Earl's Court Exhibition Centre, London

C Howard Crane
Date Built
Warwick Road, Kensington & Chelsea
The Earls Court Exhibition Centre was designed by the American architect C Howard Crane who made his reputation designing movie palaces in the USA.  During his career he was responsible for designing 250 theatres with 62 of them in Detroit where he had his practice.  Among his creations was the 4,500 seat Fox Theatre in St. Louis.  The Depression brought an end to the building boom he had been part of and he moved to the UK in 1929.  The Earls Court Exhibition Centre was built to his design and it opened in 1937 with its first event being the "Chocolate and Confectionery Exhibition" on September 1st.  When it opened, it was the biggest column-free indoor space in Europe.  Apparently it was designed to seat 23,000 and featured a 60m swimming pool with a retractable cover.  The original building is known as Earl's Court One, since in the 1990s a hanger-like building, known as Earl's Court Two, was added to increase capacity.  This structure was apparently big enough to accommodate four jumbo jets.  Over the years the buildings have been host to numerous exhibitions, the annual Royal Tournament, and concerts by the biggest names in the world of music. 

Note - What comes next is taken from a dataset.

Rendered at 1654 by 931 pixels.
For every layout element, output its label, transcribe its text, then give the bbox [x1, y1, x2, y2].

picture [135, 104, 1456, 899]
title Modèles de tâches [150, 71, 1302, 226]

On Wednesday, November 21, 2012 an article appeared in the Guardian written by Oliver Wainwright, the paper's architecture and design critic.  It was headed, "Earls Court exhibition Centre faces demolition."  He explains that the plan is to replace the exhibition centre with a housing development.  If it goes ahead, the 77-acre site would be transformed into, " ... four 'urban villages'" designed by Sir Terry Farrell.  Wainwright adds that, "(The site) straddles both the boroughs of Kensington and Chelsea and Hammersmith and Fulham, which gave it the green light in September.  But the plans, which also involve the demolition of housing estates in West Kensington and Gibbs Green, have been met with much local opposition. ...."  The article concludes with a quote from Jonathon Rosenberg, the community organiser for the Save Earls Court campaign group.  He says that, "The destruction of trade and industry, the loss of thousands of jobs and the demolition of such an iconic part of our heritage in favour of luxury flats is a disgrace."